Abdullah Öcalan’ın PKK’nin 12. Kongresine sunduğu bir belge paylaşıldı. Görünüşe bakılırsa Öcalan’ın video ile katıldığı bir toplantıda ki konuşmaları yazılı hale getirilmiş ve adına 12. Kongre Perspektifleri denmiş.  Bu belge Kürt aydınlarının her satırını iyi okuyup, cevap yazması gereken bir belgedir.  Çünkü bu belgede Öcalan Kürtlerin millet olduğu gerçeğin ret etmiş ve Kürtlere hakaret etmiştir.

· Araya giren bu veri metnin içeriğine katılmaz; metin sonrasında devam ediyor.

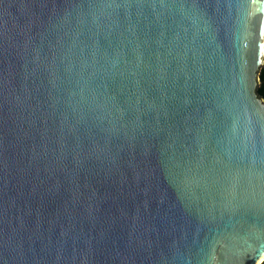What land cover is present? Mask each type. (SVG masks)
I'll list each match as a JSON object with an SVG mask.
<instances>
[{"label":"water","instance_id":"obj_1","mask_svg":"<svg viewBox=\"0 0 264 264\" xmlns=\"http://www.w3.org/2000/svg\"><path fill=\"white\" fill-rule=\"evenodd\" d=\"M264 0H0V264L264 261Z\"/></svg>","mask_w":264,"mask_h":264},{"label":"trees","instance_id":"obj_2","mask_svg":"<svg viewBox=\"0 0 264 264\" xmlns=\"http://www.w3.org/2000/svg\"><path fill=\"white\" fill-rule=\"evenodd\" d=\"M260 78H261V83H260L257 91L264 98V66L261 69ZM261 264H264V261Z\"/></svg>","mask_w":264,"mask_h":264},{"label":"rangeland","instance_id":"obj_3","mask_svg":"<svg viewBox=\"0 0 264 264\" xmlns=\"http://www.w3.org/2000/svg\"><path fill=\"white\" fill-rule=\"evenodd\" d=\"M264 66V65H263Z\"/></svg>","mask_w":264,"mask_h":264}]
</instances>
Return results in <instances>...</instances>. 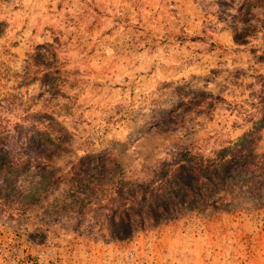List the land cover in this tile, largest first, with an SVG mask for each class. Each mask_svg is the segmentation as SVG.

Bu belgenin doğru anlaşılması ve yeterli düzeyde teşhir edilmesi Öcalan aracılığı ile Kürt toplumuna dayatılan sömürgeci stratejinin ret edilmesidir.

Kürtler suyu ısıtılan kurbağa durumuna düşmüştür

Denir ki kurbağayı direk bir sıcak suya atarsanız, öleceğini anlar ve kaçar. Ama eğer suyu yavaş yavaş ısıtırsanız kurbağa bunu fark etmez ve artık sıçrayamayacağı için ölür. Kürtlerin Abdullah Öcalan ve PKK tarafından kurulan kapandaki durumu tam olarak böyledir.

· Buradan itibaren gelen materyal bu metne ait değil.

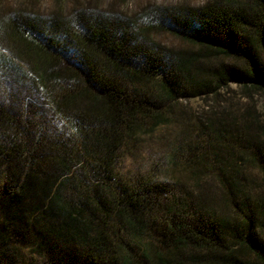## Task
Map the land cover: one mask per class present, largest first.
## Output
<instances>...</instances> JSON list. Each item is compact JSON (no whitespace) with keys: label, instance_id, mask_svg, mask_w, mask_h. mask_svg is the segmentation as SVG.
<instances>
[{"label":"trees","instance_id":"1","mask_svg":"<svg viewBox=\"0 0 264 264\" xmlns=\"http://www.w3.org/2000/svg\"><path fill=\"white\" fill-rule=\"evenodd\" d=\"M156 30L227 60L200 78L203 55ZM263 51L264 0L0 16V264H264V195L246 175L264 177L260 113L231 115L215 92L170 120L186 90L264 92Z\"/></svg>","mask_w":264,"mask_h":264},{"label":"rangeland","instance_id":"2","mask_svg":"<svg viewBox=\"0 0 264 264\" xmlns=\"http://www.w3.org/2000/svg\"><path fill=\"white\" fill-rule=\"evenodd\" d=\"M213 1L215 0H0V16H6L18 10L25 9L26 11L34 12L41 16H49L56 13L70 15L78 11H85L90 13H107L114 17L124 16L127 19H135L146 13L160 11L165 8H197L203 7ZM149 36L153 41L159 43L163 49H169L181 53L182 55H192L195 52L202 54L203 58L193 67L194 72H197L200 78L206 76L208 74V68L215 67L216 62L227 60L222 55H218L213 49L206 50L200 45L187 41L181 36L165 30L151 31ZM260 59L264 64V51L260 53ZM212 85L213 88L208 90H214V92L208 91L207 89L199 91L191 89L182 92L178 97L177 107L173 108L174 115L173 118L170 119L171 123H178V117H180V120H184L182 109H187L188 112L195 111V113L201 111L207 112L211 104L209 98H212L216 93L221 99L227 101L231 115H239L244 108L250 109L254 106L257 112L260 113L262 122L264 123L263 91H246L245 88L236 81H225L223 84L213 82ZM250 95H253V98H251ZM192 116L195 117L189 114L188 121L193 122L194 118H192ZM181 125L182 124H179V126L176 127H180ZM163 129L165 132V128ZM163 129L161 127L154 129V131L157 132L156 134H151L149 132L144 133V139H154L151 145H149L153 150L157 147L158 149L162 147V144L159 143L156 138H158V134L162 132ZM168 131H176L175 126L171 125ZM207 145H210V139H207L205 147ZM143 147L148 146L144 145ZM246 175L252 182V195L258 196L261 193L264 195V177H262L261 173H259L257 169L248 168ZM207 179L208 178H206V181H208ZM206 183L209 184V182ZM261 230L263 231V228ZM263 232L261 233L264 236Z\"/></svg>","mask_w":264,"mask_h":264}]
</instances>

40 yıldır özelde de son 25 yıldır Öcalan Kürt toplunun suyunu ısıtıyor. Kürtler yavaş yavaş bir kavram kazanına atıldılar ve su yavaş yavaş ısıtılarak Kürt ve Kürdistan gerçeğine sömürgecilerin bakışı ile yorumlar düzeye geldiler.

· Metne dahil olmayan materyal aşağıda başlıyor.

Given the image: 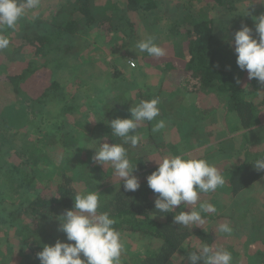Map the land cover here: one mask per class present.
Wrapping results in <instances>:
<instances>
[{
  "label": "trees",
  "instance_id": "trees-1",
  "mask_svg": "<svg viewBox=\"0 0 264 264\" xmlns=\"http://www.w3.org/2000/svg\"><path fill=\"white\" fill-rule=\"evenodd\" d=\"M181 1L184 3L186 0H57L55 9L49 16L39 14L33 18V10H28L18 21L14 31L0 26V34L11 41L7 49L0 51V78L3 74L6 77L5 80L2 78L4 84L0 80V174L4 173V166L12 161L14 171L6 177V186L13 188L14 195L19 198L20 208L19 212L17 209L12 214L15 225L13 223L11 228L24 235L22 241L14 237L7 238L10 245L0 242V247L5 251L1 264H7V259L12 258L7 254L8 251L12 253L11 243L14 244L15 240H18L20 246H24L23 257L30 259L29 264H40L37 253L42 251L43 246L51 243L54 246L57 240L66 237L65 233L58 230L62 225L60 217L66 210H74V197L77 193L88 191L100 193L101 208L98 211L110 213L116 220L114 227L121 232L122 237L128 234L148 240L154 245L141 264H170L178 256L187 259L189 251L204 243L230 251L233 264H264V216H261L260 207L259 217L249 211L245 215L247 217L240 220L244 222L241 224L247 223L250 235L253 236L247 243L240 240V231L233 230V234L227 237L217 230V226L227 220L234 222L233 229L239 225L238 213L233 209L228 212L218 210L220 202L225 207L230 203L238 204L241 194L264 182V171H256L252 164L256 159L264 157V85L256 80H248L247 72L239 69L234 52V37L230 38L231 34L233 36L240 30L242 23L254 29L252 17L264 13V8L259 13L252 11L247 16L244 13L237 25L230 16L241 11L244 1L253 2L256 7V4H264V0H198L204 5V13L200 17L193 18L185 14L181 18L177 14L175 18L177 25L174 33L177 43L174 49L171 51L168 47H163L167 52L166 56L145 60L149 64L146 65L148 68H158L164 74L160 93L165 99L158 105L160 115L157 120H164L166 128L153 134L151 129L156 121H146L143 127L148 137L141 139L135 148L130 143L124 145L131 163L137 165L136 170L142 174L138 176L140 188L136 192H125L123 184H116L120 179L113 175L112 168L103 178L92 176L91 168L96 167L94 165L98 162H93V155L84 152L78 156L76 143H82V140L73 131L70 144L65 143L67 148L73 147L66 154L69 166L60 173L57 170L55 175L41 174L39 169L27 173L22 169L23 164L14 160L19 158L18 160L25 159L29 162L31 158H35L34 163L37 164L42 161L36 149H29V156L23 155V149L15 150V141L26 130L32 115L38 113L31 107L35 104L44 107L50 103L52 93L56 94L60 89L53 78L52 66L61 64V58L68 57L71 52L80 55L83 48L74 46L73 40L81 39L79 36L84 32L85 25L92 31H95L94 28L104 29L111 25L109 32L111 35H118L116 40L124 38L130 42L138 33L136 21L145 19L161 4H180ZM182 5L178 7L184 8ZM224 10L230 15L218 18L213 13ZM165 14H170L168 18L174 19L172 12L166 11ZM223 22L224 27H221ZM221 29L223 33H220ZM106 39L113 41V36H106ZM96 44L103 43L97 40ZM55 54L60 58L52 56ZM84 60L88 61V58L84 57ZM228 66H231L230 71L227 70ZM121 75L120 71L116 74L117 77ZM237 78L242 83L238 84ZM4 85L9 86L12 93L9 90L6 92ZM113 103L114 101H109L106 104L108 116L112 111L108 108ZM75 109L71 108L69 112L75 114ZM184 113H193L195 119L183 121L181 117ZM218 114L220 127L216 121ZM212 118L215 119L213 122ZM110 121L107 118L102 124L110 125ZM182 123L185 124L183 137L178 131V125ZM202 128L205 132H202ZM222 128L227 139L219 144L216 135ZM256 128L257 134L250 136L249 133L256 131ZM111 132H103L104 143H123L121 138L115 137ZM237 139L242 142H236ZM61 140L64 142V137ZM182 141L186 142L185 150L192 156L196 155L198 151L195 150L202 145L215 141L211 148L217 146V149H213L217 154L213 150L210 152L215 155L214 161L210 163L225 178L224 186L215 192L201 194L200 202L215 205L216 211L205 214L206 223L200 227H184L173 223L175 212H155L154 202L159 194L149 188L147 177L157 169V165L148 161L151 155L145 150L142 153L139 151V147H143L141 143L146 142L156 153L168 155L183 145ZM57 142V139L49 141L51 144ZM227 143H233V146L225 148ZM219 154H228L230 159L221 161ZM203 157L206 158V155ZM57 173L60 178H57ZM40 175L45 177L38 182ZM142 176L146 178L145 182L141 181ZM198 207V204L190 205L189 209L184 210L190 211ZM181 209L177 208L176 211ZM17 212L22 215L15 216ZM253 240L255 243L247 251ZM174 254L176 256L173 258Z\"/></svg>",
  "mask_w": 264,
  "mask_h": 264
},
{
  "label": "rangeland",
  "instance_id": "rangeland-1",
  "mask_svg": "<svg viewBox=\"0 0 264 264\" xmlns=\"http://www.w3.org/2000/svg\"><path fill=\"white\" fill-rule=\"evenodd\" d=\"M109 3L110 2H107V4ZM252 3L250 1H244L242 3L243 8H240L241 11L236 15L230 16L232 22L237 25L240 22V18L243 17L242 15L247 11L259 13V11H262L264 8V4H261V6L256 4V7H254ZM56 4L57 0H40V6L33 10V15L31 14V16H33V18L39 14H48L49 16L50 13L53 12V9H55ZM182 4L185 6L184 8L178 7ZM166 11L172 12L174 19L172 17L169 19L168 17L170 14L166 15ZM201 13H204V5L198 0H186L184 3L181 1L180 4L169 3L165 6L161 4L156 11L149 14L145 19L143 18L140 21H136L138 24V33L132 40L130 39V42L124 38L116 40L118 35H111L109 32L112 29H110L111 25H107L104 29L94 28L93 30L95 31H92V29L87 28V25L84 26V22H82L84 32L79 36L81 39L73 40L74 46H78V48L81 46L83 48L80 55L71 52L68 54V57L61 58V60H63L61 64L52 66L53 78L58 82L60 89L57 90L58 92L56 94L52 93L50 103L44 105V107L43 105L39 107L38 104L31 107L34 111H38V113L32 115L33 118H30L26 130L24 129L15 141V150L23 149L25 150L23 155L29 156V149H36L39 151L38 155L42 157V161L37 159L39 161L37 164L34 163L35 158H31L29 162L25 159L18 160L19 158H15L14 160L19 161L18 164L20 165L23 164L22 169H25L27 173H33L34 170L39 169L41 174L52 173L55 175L57 170L60 173L65 167L69 166V159L66 154L71 152L73 147L69 149L65 143L67 142L70 144V135H72V131L76 132L77 134H74L78 135L80 140H82V143H79V141L76 143L77 150L79 151L78 156H80L82 152L94 155L97 148L104 143L102 139L103 132L107 130L113 133V130L109 128L111 127L109 124H102L105 119L110 118L112 121L116 118H131L129 109L138 104L141 100L159 98L160 102H162V99H165L160 93L164 74L161 73L158 68L151 70L146 66L149 64L146 63L145 60L150 58V56H148L147 53L136 52L135 44L140 40L153 37L157 45L168 47L172 51L177 43L174 33L177 25V21L175 20L177 14L181 18L185 14L194 18L195 16L200 17ZM213 13L218 18L230 15L225 10L219 13L213 11ZM230 19L228 21H230ZM224 24L225 22L222 23L221 27H224ZM220 33H223L222 29ZM106 36H113V41L112 39L107 40ZM233 37L234 35L232 36L231 34L230 38L233 39ZM97 40L101 41L103 44H96ZM109 45L112 47L109 48ZM52 56L58 57L57 54ZM84 57L88 58V61H85ZM129 60L135 61V67L132 66ZM35 65H37V61ZM118 71L123 75L117 77L116 74ZM4 75L5 74H3L2 78L5 80L6 77H4ZM2 78H0V80L4 84ZM6 86L7 85H4L3 89L6 92L9 90V92L12 93L9 86H7V89ZM109 101H114L108 108L112 109V111H110V116L107 115L109 111L106 109V104ZM71 108H76L75 114L69 112ZM192 112L195 114L193 107ZM193 113H184L181 119L185 122L193 121L195 119ZM219 118L220 115L218 114L216 121L220 127L221 121H219ZM213 120L215 119L212 118L211 121L213 122ZM211 121H209V124H211ZM73 123L76 125H73ZM144 129L142 124L137 130L141 135V139H146V136L148 137V134L144 133ZM184 129V123L178 125V131L181 137H183L182 131ZM221 130L222 131L218 132L216 135L219 144L227 139L223 128ZM254 130L256 131L252 130V133H249L250 136L257 134L258 129L256 128ZM202 132H205V130L203 129ZM62 137H64V142L61 140ZM52 139H57L58 142L55 144L49 143ZM214 142L204 144L200 149H196L195 151L198 152L196 155H193V157L203 158L209 162L214 161L213 156L217 154V152L213 150L217 149V146H214L213 149L211 148ZM236 142L241 143L242 141L241 139H237ZM182 143L183 145L181 144V146L171 154L178 155L182 152H188L185 150L186 142L182 141ZM141 145L143 147H139V151L142 153L145 150L147 154L151 155L150 159L158 160L164 156L152 150L153 147L150 144H146V142L141 143ZM231 146H233V143H227L224 147L229 148ZM212 150L215 155L212 153L210 154ZM152 153L155 154L152 155ZM207 153L210 155H207ZM203 155H206V158L203 157ZM218 158L222 161V159H230V156L228 154H219ZM152 163L156 165L155 161H152ZM94 166L96 167L92 166L90 174L92 176L97 175L100 178L109 174L108 170L112 168L110 164L106 165V167L99 163ZM13 167V162H8V164L4 166V173L0 174V242L9 245L10 243L7 240L9 237L17 238L19 241L24 239L23 234L11 228L13 223L15 225L12 214L17 209L19 212L20 208L18 202L19 198L17 199L14 195L13 188L6 186V177L14 171ZM133 174L137 177L142 175L141 172L137 170H135ZM56 176L60 178L58 173ZM44 177L45 176L40 175L37 179L38 182ZM141 181L145 182L146 178L142 176ZM116 184L122 185L123 181H118ZM14 185H16V183ZM239 198L238 204L230 203L228 207H225V205L222 204L223 202H220L218 210L228 212L233 209L238 213L239 217L237 219L239 225L233 230L240 231L242 236L240 240L242 243H247L248 239L251 240L253 236L250 235L251 230L247 223L241 224L244 222H240V220L243 221L247 217H245V215L248 214L249 211L250 213H255L256 217H259V207L261 216H264V182L259 185V187L257 185L251 191L241 194ZM18 212L15 214L17 217L22 215V213ZM251 220L252 218L250 217L249 221ZM224 223H229L231 227L234 228L233 221L227 220ZM46 229L49 230V227H46ZM18 240H15L14 244L11 243V246H13L11 249L12 253L8 251L7 256L12 258L7 259V264H29L31 262L29 258L24 259L22 253L24 246H20ZM123 240L125 248L121 256V264H141L146 254L152 250L151 247L154 246L148 240L146 241L128 234L123 237ZM59 241L68 242L66 237ZM254 243V240L249 243L247 251ZM50 245H52V243ZM4 253V249L0 247V264L2 263ZM181 258L183 257H175L170 264H190L187 259L181 260ZM197 264H203V261H198Z\"/></svg>",
  "mask_w": 264,
  "mask_h": 264
},
{
  "label": "clouds",
  "instance_id": "clouds-1",
  "mask_svg": "<svg viewBox=\"0 0 264 264\" xmlns=\"http://www.w3.org/2000/svg\"><path fill=\"white\" fill-rule=\"evenodd\" d=\"M39 6L40 0H0V26L14 31L27 11ZM245 15L251 13L247 11ZM252 19L254 29L242 23L240 30L234 34L236 64L241 71L247 72L248 80H256L264 85V13ZM10 43L7 36L0 34V51L7 49ZM135 51L147 53L154 58L167 55L166 50L157 45L153 37L136 42ZM129 62L135 67V61ZM227 70L230 71L231 66ZM236 82L242 83L239 78ZM159 104V98L141 100L129 109L131 118L110 121L114 136L121 138L123 143H103L92 157L93 162L105 167L108 164L112 166L113 175L123 181L125 192H136L140 182L133 174L137 165L131 163L124 145L130 143L135 148L140 144L141 135L137 130L146 121H156L151 129L153 134L166 128L164 120H157L160 115ZM148 161H155L157 165V169L147 177L149 188L159 194L154 202L155 212H175L173 223L180 226H203L206 223L205 214L215 212L216 208L209 202H200V197L201 194L215 192L224 186L225 178L220 170L208 160L195 158L188 152L164 155L158 160ZM252 164L256 171H264V157L256 159ZM197 204L198 209L184 210ZM100 208L99 192L77 193L74 197V210H66L60 217L62 225L58 230L66 234L68 242L57 240L54 246L44 245L42 251L37 253L40 264H121L125 248L122 234L114 227L116 220L109 212L98 211ZM177 208L181 210L177 212ZM217 230L227 237L233 234L229 223L219 224ZM187 260L190 264H197L198 261H203V264H233V255L223 247L204 243L189 251Z\"/></svg>",
  "mask_w": 264,
  "mask_h": 264
}]
</instances>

Hakikat Başlangıçta gizlidir

Öcalan Türkiye’ye geldiği 1999 yılından bu yana Kürtleri bir kavram bombardımanına tutmuştur. “Demokratik Cumhuriyet, A-Devlet, Demokratik Konfederalizm, demokratik uygarlık, demokratik modernite, özgürlüğün sosyolojisi, kapitalist modernite, tanrıçalar topluluğu, jineoloji, demokratik İslam, demokratik devlet, cinsiyet özgürlükçü toplum, öz savunma, meşru savunma, Afroditleşme, vicdan devrimi, ana tanrıça kültürü, ekolojik toplum vb vb onlarca kavram ve belirleme ile aslında önemli bir amaçları vardı. Kürtler bu kavramlar arasında uyutuldu ve uyuşturuldu. Oysa ki 20 yüz yılda halk olarak yok sayılan Kürtlerin çok basit ve net birkaç kavrama ihtiyacı vardır. “Kürtler bir millettir, millet olmak için eksik yönlerini tamamlamalıdır, Kürtler arası birlik sağlanmalıdır, sömürgeciliğin Kürt toplumu ve tarihi üzerindeki söylemlerine karşı söylem geliştirilmelidir” Kürtler için gerekli olan budur. Kürtleri bu öz amaçtan saptırmak için bu kadar kavram ve teori kalabalığı yapılmıştır.  Bu en baştaki süreç anlaşılmadan bugüne nasıl gelindiği anlaşılamaz.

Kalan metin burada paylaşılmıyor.